=== Your goal ===
Copy out the material from the line with "(viewing only)" up to and including the line with "drinking water distribution", with every line reproduced unchanged.

=== Data in this exercise ===
*** Block opens ***

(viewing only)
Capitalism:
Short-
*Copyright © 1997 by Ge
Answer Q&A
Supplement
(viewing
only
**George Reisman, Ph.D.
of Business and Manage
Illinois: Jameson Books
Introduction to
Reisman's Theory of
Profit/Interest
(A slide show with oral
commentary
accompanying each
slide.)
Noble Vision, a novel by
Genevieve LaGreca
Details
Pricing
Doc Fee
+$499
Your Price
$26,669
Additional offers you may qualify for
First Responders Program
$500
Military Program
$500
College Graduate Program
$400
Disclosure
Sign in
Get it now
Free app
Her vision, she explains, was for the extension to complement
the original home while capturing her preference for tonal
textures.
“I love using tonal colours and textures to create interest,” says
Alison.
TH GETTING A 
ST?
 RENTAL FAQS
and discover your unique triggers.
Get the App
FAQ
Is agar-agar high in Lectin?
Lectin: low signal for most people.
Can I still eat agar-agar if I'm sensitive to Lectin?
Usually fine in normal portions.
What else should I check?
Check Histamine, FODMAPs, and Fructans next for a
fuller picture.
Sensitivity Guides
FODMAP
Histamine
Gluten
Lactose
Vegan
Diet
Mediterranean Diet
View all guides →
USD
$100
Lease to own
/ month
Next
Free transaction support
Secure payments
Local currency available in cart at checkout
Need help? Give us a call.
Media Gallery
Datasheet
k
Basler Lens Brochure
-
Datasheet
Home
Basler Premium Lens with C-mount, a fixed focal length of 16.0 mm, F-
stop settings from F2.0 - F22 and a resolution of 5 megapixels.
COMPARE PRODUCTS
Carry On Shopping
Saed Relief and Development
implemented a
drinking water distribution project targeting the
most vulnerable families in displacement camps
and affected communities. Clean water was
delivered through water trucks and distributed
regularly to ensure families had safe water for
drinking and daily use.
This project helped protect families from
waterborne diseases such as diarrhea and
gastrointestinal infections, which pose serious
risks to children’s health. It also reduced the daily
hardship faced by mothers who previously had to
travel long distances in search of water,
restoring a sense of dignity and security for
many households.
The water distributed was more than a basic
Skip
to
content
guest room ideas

*** Block closes ***
*** Block opens ***

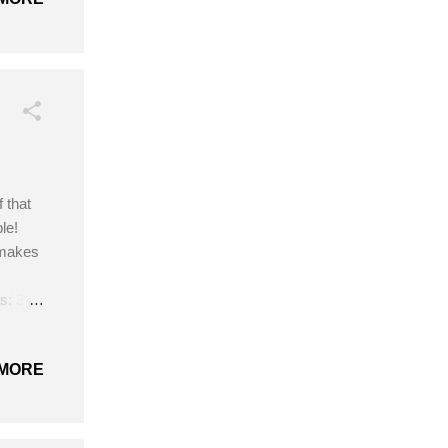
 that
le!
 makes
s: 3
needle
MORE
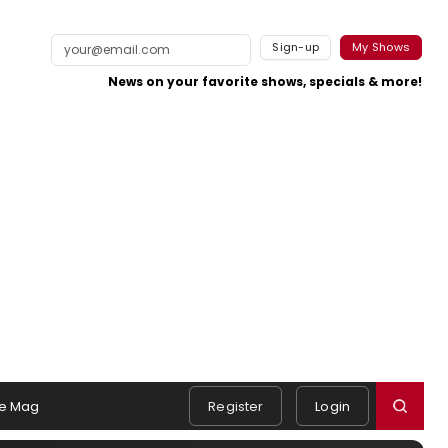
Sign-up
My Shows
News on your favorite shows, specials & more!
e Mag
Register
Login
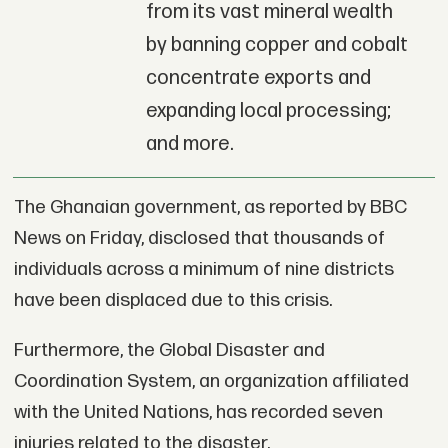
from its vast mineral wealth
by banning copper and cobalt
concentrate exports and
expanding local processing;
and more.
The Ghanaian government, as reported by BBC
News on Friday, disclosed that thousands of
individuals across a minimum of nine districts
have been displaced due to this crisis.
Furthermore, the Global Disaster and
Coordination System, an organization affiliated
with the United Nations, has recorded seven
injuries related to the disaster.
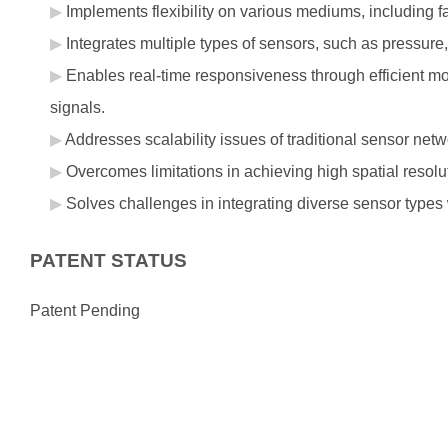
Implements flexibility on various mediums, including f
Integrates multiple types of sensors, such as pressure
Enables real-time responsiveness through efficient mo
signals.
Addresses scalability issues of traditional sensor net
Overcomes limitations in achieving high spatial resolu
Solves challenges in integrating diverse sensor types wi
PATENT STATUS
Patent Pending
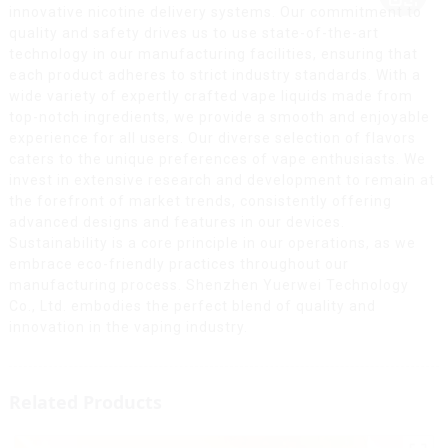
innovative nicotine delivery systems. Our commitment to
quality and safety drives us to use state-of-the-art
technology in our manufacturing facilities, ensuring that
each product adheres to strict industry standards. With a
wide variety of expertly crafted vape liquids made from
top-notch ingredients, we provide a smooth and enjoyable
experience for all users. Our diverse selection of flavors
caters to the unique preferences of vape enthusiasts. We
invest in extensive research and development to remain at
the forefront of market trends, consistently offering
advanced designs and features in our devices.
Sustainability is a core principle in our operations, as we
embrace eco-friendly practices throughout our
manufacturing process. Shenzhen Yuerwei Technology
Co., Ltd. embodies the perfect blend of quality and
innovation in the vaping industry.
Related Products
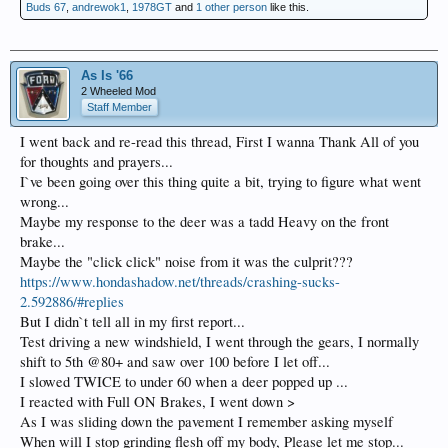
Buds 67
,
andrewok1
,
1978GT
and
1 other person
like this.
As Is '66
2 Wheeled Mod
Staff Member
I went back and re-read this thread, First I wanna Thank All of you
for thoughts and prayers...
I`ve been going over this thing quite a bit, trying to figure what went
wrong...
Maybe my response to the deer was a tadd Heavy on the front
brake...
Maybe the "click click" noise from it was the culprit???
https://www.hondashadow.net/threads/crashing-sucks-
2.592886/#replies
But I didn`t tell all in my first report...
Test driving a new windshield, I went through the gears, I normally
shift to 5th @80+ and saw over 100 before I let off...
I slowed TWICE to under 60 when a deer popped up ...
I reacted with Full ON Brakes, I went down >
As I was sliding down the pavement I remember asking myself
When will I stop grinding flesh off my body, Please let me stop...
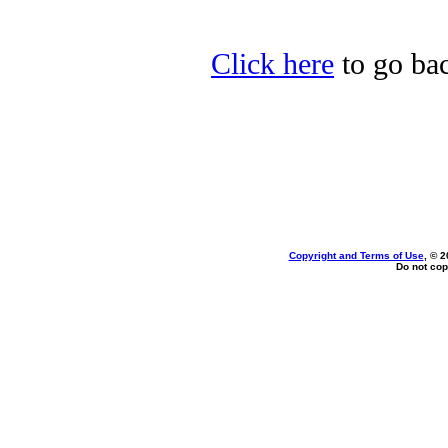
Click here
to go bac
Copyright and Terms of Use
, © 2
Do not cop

*** Block closes ***
*** Block opens ***

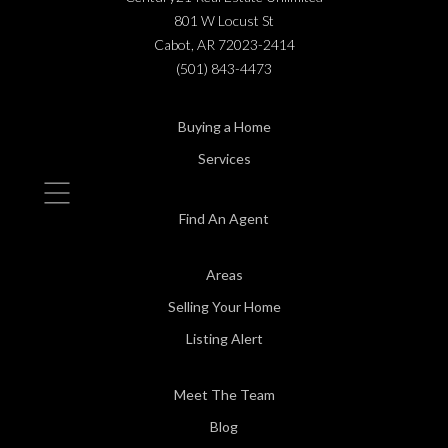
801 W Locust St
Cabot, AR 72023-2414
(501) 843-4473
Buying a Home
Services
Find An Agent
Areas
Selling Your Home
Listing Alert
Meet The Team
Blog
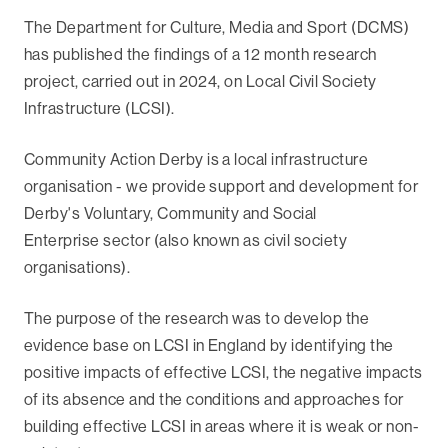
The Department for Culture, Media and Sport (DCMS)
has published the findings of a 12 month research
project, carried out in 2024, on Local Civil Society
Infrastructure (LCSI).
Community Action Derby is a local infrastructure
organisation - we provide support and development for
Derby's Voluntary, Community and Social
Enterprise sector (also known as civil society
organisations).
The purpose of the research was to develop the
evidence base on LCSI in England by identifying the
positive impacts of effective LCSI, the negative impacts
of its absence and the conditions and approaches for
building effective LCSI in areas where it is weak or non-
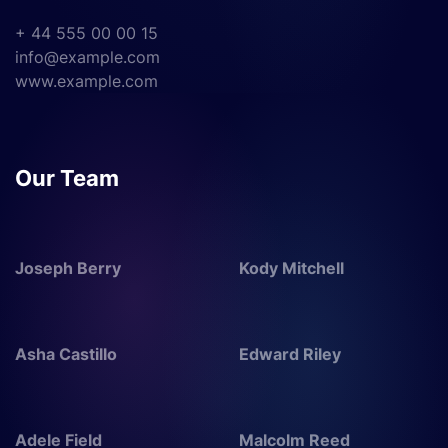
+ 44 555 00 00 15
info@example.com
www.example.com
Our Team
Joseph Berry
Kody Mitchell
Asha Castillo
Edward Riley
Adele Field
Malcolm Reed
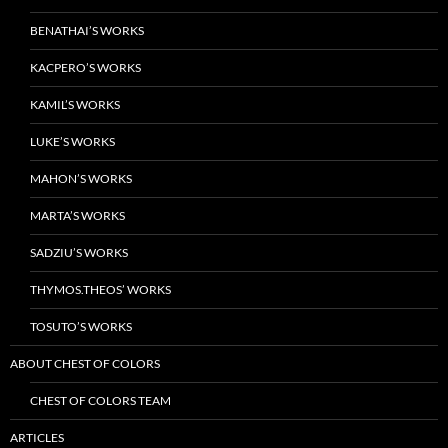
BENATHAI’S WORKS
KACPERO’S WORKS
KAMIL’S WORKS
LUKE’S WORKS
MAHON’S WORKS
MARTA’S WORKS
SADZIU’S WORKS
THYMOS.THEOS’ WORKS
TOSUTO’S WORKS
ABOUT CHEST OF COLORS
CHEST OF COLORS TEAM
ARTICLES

*** Block closes ***

=== Task output ===
(viewing only)
Capitalism:
Short-
*Copyright © 1997 by Ge
Answer Q&A
Supplement
(viewing
only
**George Reisman, Ph.D.
of Business and Manage
Illinois: Jameson Books
Introduction to
Reisman's Theory of
Profit/Interest
(A slide show with oral
commentary
accompanying each
slide.)
Noble Vision, a novel by
Genevieve LaGreca
Details
Pricing
Doc Fee
+$499
Your Price
$26,669
Additional offers you may qualify for
First Responders Program
$500
Military Program
$500
College Graduate Program
$400
Disclosure
Sign in
Get it now
Free app
Her vision, she explains, was for the extension to complement
the original home while capturing her preference for tonal
textures.
“I love using tonal colours and textures to create interest,” says
Alison.
TH GETTING A 
ST?
 RENTAL FAQS
and discover your unique triggers.
Get the App
FAQ
Is agar-agar high in Lectin?
Lectin: low signal for most people.
Can I still eat agar-agar if I'm sensitive to Lectin?
Usually fine in normal portions.
What else should I check?
Check Histamine, FODMAPs, and Fructans next for a
fuller picture.
Sensitivity Guides
FODMAP
Histamine
Gluten
Lactose
Vegan
Diet
Mediterranean Diet
View all guides →
USD
$100
Lease to own
/ month
Next
Free transaction support
Secure payments
Local currency available in cart at checkout
Need help? Give us a call.
Media Gallery
Datasheet
k
Basler Lens Brochure
-
Datasheet
Home
Basler Premium Lens with C-mount, a fixed focal length of 16.0 mm, F-
stop settings from F2.0 - F22 and a resolution of 5 megapixels.
COMPARE PRODUCTS
Carry On Shopping
Saed Relief and Development
implemented a
drinking water distribution project targeting the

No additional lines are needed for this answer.